A skateboarder of mass m rolls, starting from rest, down a ramp of height h at t
ID: 1439709 • Letter: A
Question
A skateboarder of mass m rolls, starting from rest, down a ramp of height h at the local skate park. Unfortunately another skater at the bottom of the ramp, who has mass 2m, didn’t get out of the way fast enough, causing the two skaters to collide. Assume that the ramp is frictionless.
a. If the two skateboarders become entangled and cannon separate, what is their speed after the collision? Give you answer in terms of the experimental variables and g.
b. Now consider the scenario if the collision between the skateboarders is perfectly elastic.

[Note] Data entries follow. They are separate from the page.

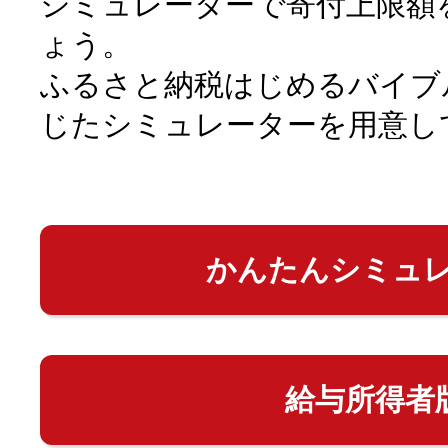
シミュレーターで寄付上限額
ょう。
ふるさと納税はじめるバイブ
じたシミュレーターを用意し
かんたんシミュ
給与所得者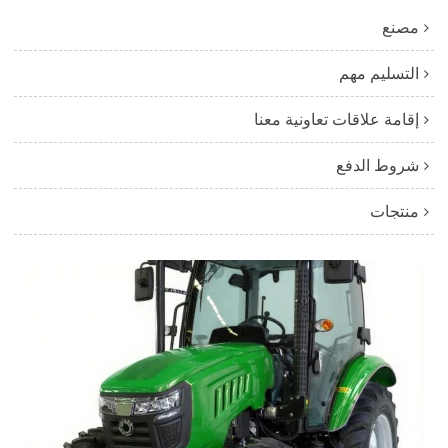
مصنع
التسليم مهم
إقامة علاقات تعاونية معنا
شروط الدفع
منتجات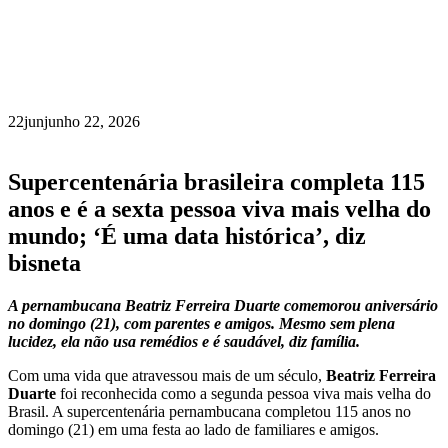
22
jun
junho 22, 2026
Supercentenária brasileira completa 115
anos e é a sexta pessoa viva mais velha do
mundo; ‘É uma data histórica’, diz
bisneta
A pernambucana Beatriz Ferreira Duarte comemorou aniversário
no domingo (21), com parentes e amigos. Mesmo sem plena
lucidez, ela não usa remédios e é saudável, diz família.
Com uma vida que atravessou mais de um século,
Beatriz Ferreira
Duarte
foi reconhecida como a segunda pessoa viva mais velha do
Brasil. A supercentenária pernambucana completou 115 anos no
domingo (21) em uma festa ao lado de familiares e amigos.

What will be the maximum height that the first skateboarder (with mass m) reaches as she travels back up the ramp? Give you answer in terms of experimental variables and g
Explanation / Answer
PART A
PE = mgh
At the bottom, the PE is converted to Kinetic energy (KE)
0.5*mv^2 = mgh
v = sqrt(2*gh)
Conserving momentum before and after collision:
m*v = (m+2m)*v'
v' = speed of the combined mass
v' = mv/3m = v/3 = sqrt(2gh)/3
PART B
m*v = m*v1 + 2m*v2
v1 = final speed of mass m
v2 = speed of mass 2m
v = v1 + 2*v2 (eq1)
0.5*m*v^2 = 0.5*m*v1^2 + 0.5*2m*v2^2
v^2 = v1^2 + 2*v2^2 (eq2)
h = 1/(2*9.8) m
v = sqrt(2*gh) = sqrt(2*9.8*1/(2*9.8)) = 1 m/s
Solving both equations we get :
v1 = -1/3 = -v/3
v2 = 2/3 = 2v/3
Speed of the 1st mass = v/3
Height reached = h'
sqrt(2*g*h') = v/3 = 2*g*h' = v^2/9 = 2*g*h/9
h' = h/9